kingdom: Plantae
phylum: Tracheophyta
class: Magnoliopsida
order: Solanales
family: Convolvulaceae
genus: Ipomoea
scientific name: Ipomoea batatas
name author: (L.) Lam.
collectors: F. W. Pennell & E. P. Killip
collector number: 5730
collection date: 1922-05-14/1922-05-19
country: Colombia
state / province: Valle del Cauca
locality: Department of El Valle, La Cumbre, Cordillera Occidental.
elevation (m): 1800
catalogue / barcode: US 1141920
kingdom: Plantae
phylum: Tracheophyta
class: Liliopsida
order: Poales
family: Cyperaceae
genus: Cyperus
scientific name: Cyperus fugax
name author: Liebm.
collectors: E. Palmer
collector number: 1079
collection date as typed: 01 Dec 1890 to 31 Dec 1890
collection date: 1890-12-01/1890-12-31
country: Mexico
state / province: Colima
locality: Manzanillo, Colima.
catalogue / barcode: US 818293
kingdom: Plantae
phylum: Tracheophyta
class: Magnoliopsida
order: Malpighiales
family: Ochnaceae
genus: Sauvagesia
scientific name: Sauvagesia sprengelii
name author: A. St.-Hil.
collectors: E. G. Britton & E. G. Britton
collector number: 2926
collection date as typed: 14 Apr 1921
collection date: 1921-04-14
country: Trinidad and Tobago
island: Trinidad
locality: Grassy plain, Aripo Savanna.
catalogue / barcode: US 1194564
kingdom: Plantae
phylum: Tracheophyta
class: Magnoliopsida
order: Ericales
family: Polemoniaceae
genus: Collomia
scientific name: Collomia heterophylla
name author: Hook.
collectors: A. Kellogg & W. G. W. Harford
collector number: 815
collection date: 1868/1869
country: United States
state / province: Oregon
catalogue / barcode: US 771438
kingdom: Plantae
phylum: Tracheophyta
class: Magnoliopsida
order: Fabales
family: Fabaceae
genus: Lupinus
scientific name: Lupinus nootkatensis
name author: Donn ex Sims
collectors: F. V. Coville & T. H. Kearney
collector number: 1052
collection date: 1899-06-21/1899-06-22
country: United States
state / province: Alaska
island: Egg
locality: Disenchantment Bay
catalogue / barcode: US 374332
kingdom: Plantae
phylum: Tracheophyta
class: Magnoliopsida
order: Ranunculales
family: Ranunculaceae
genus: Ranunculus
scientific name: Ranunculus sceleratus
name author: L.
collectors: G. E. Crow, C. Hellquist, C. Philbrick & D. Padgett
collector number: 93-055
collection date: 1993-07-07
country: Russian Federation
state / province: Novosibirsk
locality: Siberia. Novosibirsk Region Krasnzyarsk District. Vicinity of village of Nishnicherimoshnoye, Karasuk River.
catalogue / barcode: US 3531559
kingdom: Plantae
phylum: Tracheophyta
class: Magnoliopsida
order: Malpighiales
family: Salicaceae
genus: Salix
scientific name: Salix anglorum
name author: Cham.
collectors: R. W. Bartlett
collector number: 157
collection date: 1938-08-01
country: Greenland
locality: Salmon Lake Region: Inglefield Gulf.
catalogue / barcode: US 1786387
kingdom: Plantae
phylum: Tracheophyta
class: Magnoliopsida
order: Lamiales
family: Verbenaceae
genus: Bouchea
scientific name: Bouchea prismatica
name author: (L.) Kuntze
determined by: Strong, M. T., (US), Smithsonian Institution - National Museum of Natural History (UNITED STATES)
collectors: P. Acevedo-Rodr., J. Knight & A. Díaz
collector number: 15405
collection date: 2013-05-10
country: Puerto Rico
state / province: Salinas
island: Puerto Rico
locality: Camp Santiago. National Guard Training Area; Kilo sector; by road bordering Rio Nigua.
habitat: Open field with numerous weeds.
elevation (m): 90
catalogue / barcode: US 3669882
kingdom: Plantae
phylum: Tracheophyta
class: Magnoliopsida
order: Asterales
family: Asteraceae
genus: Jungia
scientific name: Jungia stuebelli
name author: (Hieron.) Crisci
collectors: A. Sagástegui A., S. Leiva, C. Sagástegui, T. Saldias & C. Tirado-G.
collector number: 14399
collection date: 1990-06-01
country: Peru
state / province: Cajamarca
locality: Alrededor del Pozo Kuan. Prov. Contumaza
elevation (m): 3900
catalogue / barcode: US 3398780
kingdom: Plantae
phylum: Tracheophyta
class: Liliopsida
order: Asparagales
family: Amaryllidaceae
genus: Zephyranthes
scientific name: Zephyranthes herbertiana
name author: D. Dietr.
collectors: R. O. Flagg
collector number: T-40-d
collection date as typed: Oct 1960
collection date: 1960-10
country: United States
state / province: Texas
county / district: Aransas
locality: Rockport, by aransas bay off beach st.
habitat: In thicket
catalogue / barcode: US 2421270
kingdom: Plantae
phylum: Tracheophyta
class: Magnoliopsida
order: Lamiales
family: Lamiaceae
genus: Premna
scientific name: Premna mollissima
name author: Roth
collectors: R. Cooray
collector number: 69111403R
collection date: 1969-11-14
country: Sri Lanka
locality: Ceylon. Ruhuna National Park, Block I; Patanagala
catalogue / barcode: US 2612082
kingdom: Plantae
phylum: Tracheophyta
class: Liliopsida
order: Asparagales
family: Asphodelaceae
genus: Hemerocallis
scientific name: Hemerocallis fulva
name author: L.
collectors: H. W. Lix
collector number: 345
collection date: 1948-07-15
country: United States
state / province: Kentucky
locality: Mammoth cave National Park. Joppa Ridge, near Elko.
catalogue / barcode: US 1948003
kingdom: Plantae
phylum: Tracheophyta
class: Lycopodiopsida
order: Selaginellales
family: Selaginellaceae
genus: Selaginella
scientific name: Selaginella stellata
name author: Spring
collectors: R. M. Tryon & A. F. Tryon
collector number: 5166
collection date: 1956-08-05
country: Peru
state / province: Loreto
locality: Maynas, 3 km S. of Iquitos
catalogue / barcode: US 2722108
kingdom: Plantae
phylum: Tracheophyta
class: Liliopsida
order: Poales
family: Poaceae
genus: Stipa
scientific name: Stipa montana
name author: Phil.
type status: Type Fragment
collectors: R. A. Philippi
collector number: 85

━━━━

What is being asked: Please set down every line of the data above word for word, without changing anything.

Answer to this task:
kingdom: Plantae
phylum: Tracheophyta
class: Magnoliopsida
order: Solanales
family: Convolvulaceae
genus: Ipomoea
scientific name: Ipomoea batatas
name author: (L.) Lam.
collectors: F. W. Pennell & E. P. Killip
collector number: 5730
collection date: 1922-05-14/1922-05-19
country: Colombia
state / province: Valle del Cauca
locality: Department of El Valle, La Cumbre, Cordillera Occidental.
elevation (m): 1800
catalogue / barcode: US 1141920
kingdom: Plantae
phylum: Tracheophyta
class: Liliopsida
order: Poales
family: Cyperaceae
genus: Cyperus
scientific name: Cyperus fugax
name author: Liebm.
collectors: E. Palmer
collector number: 1079
collection date as typed: 01 Dec 1890 to 31 Dec 1890
collection date: 1890-12-01/1890-12-31
country: Mexico
state / province: Colima
locality: Manzanillo, Colima.
catalogue / barcode: US 818293
kingdom: Plantae
phylum: Tracheophyta
class: Magnoliopsida
order: Malpighiales
family: Ochnaceae
genus: Sauvagesia
scientific name: Sauvagesia sprengelii
name author: A. St.-Hil.
collectors: E. G. Britton & E. G. Britton
collector number: 2926
collection date as typed: 14 Apr 1921
collection date: 1921-04-14
country: Trinidad and Tobago
island: Trinidad
locality: Grassy plain, Aripo Savanna.
catalogue / barcode: US 1194564
kingdom: Plantae
phylum: Tracheophyta
class: Magnoliopsida
order: Ericales
family: Polemoniaceae
genus: Collomia
scientific name: Collomia heterophylla
name author: Hook.
collectors: A. Kellogg & W. G. W. Harford
collector number: 815
collection date: 1868/1869
country: United States
state / province: Oregon
catalogue / barcode: US 771438
kingdom: Plantae
phylum: Tracheophyta
class: Magnoliopsida
order: Fabales
family: Fabaceae
genus: Lupinus
scientific name: Lupinus nootkatensis
name author: Donn ex Sims
collectors: F. V. Coville & T. H. Kearney
collector number: 1052
collection date: 1899-06-21/1899-06-22
country: United States
state / province: Alaska
island: Egg
locality: Disenchantment Bay
catalogue / barcode: US 374332
kingdom: Plantae
phylum: Tracheophyta
class: Magnoliopsida
order: Ranunculales
family: Ranunculaceae
genus: Ranunculus
scientific name: Ranunculus sceleratus
name author: L.
collectors: G. E. Crow, C. Hellquist, C. Philbrick & D. Padgett
collector number: 93-055
collection date: 1993-07-07
country: Russian Federation
state / province: Novosibirsk
locality: Siberia. Novosibirsk Region Krasnzyarsk District. Vicinity of village of Nishnicherimoshnoye, Karasuk River.
catalogue / barcode: US 3531559
kingdom: Plantae
phylum: Tracheophyta
class: Magnoliopsida
order: Malpighiales
family: Salicaceae
genus: Salix
scientific name: Salix anglorum
name author: Cham.
collectors: R. W. Bartlett
collector number: 157
collection date: 1938-08-01
country: Greenland
locality: Salmon Lake Region: Inglefield Gulf.
catalogue / barcode: US 1786387
kingdom: Plantae
phylum: Tracheophyta
class: Magnoliopsida
order: Lamiales
family: Verbenaceae
genus: Bouchea
scientific name: Bouchea prismatica
name author: (L.) Kuntze
determined by: Strong, M. T., (US), Smithsonian Institution - National Museum of Natural History (UNITED STATES)
collectors: P. Acevedo-Rodr., J. Knight & A. Díaz
collector number: 15405
collection date: 2013-05-10
country: Puerto Rico
state / province: Salinas
island: Puerto Rico
locality: Camp Santiago. National Guard Training Area; Kilo sector; by road bordering Rio Nigua.
habitat: Open field with numerous weeds.
elevation (m): 90
catalogue / barcode: US 3669882
kingdom: Plantae
phylum: Tracheophyta
class: Magnoliopsida
order: Asterales
family: Asteraceae
genus: Jungia
scientific name: Jungia stuebelli
name author: (Hieron.) Crisci
collectors: A. Sagástegui A., S. Leiva, C. Sagástegui, T. Saldias & C. Tirado-G.
collector number: 14399
collection date: 1990-06-01
country: Peru
state / province: Cajamarca
locality: Alrededor del Pozo Kuan. Prov. Contumaza
elevation (m): 3900
catalogue / barcode: US 3398780
kingdom: Plantae
phylum: Tracheophyta
class: Liliopsida
order: Asparagales
family: Amaryllidaceae
genus: Zephyranthes
scientific name: Zephyranthes herbertiana
name author: D. Dietr.
collectors: R. O. Flagg
collector number: T-40-d
collection date as typed: Oct 1960
collection date: 1960-10
country: United States
state / province: Texas
county / district: Aransas
locality: Rockport, by aransas bay off beach st.
habitat: In thicket
catalogue / barcode: US 2421270
kingdom: Plantae
phylum: Tracheophyta
class: Magnoliopsida
order: Lamiales
family: Lamiaceae
genus: Premna
scientific name: Premna mollissima
name author: Roth
collectors: R. Cooray
collector number: 69111403R
collection date: 1969-11-14
country: Sri Lanka
locality: Ceylon. Ruhuna National Park, Block I; Patanagala
catalogue / barcode: US 2612082
kingdom: Plantae
phylum: Tracheophyta
class: Liliopsida
order: Asparagales
family: Asphodelaceae
genus: Hemerocallis
scientific name: Hemerocallis fulva
name author: L.
collectors: H. W. Lix
collector number: 345
collection date: 1948-07-15
country: United States
state / province: Kentucky
locality: Mammoth cave National Park. Joppa Ridge, near Elko.
catalogue / barcode: US 1948003
kingdom: Plantae
phylum: Tracheophyta
class: Lycopodiopsida
order: Selaginellales
family: Selaginellaceae
genus: Selaginella
scientific name: Selaginella stellata
name author: Spring
collectors: R. M. Tryon & A. F. Tryon
collector number: 5166
collection date: 1956-08-05
country: Peru
state / province: Loreto
locality: Maynas, 3 km S. of Iquitos
catalogue / barcode: US 2722108
kingdom: Plantae
phylum: Tracheophyta
class: Liliopsida
order: Poales
family: Poaceae
genus: Stipa
scientific name: Stipa montana
name author: Phil.
type status: Type Fragment
collectors: R. A. Philippi
collector number: 85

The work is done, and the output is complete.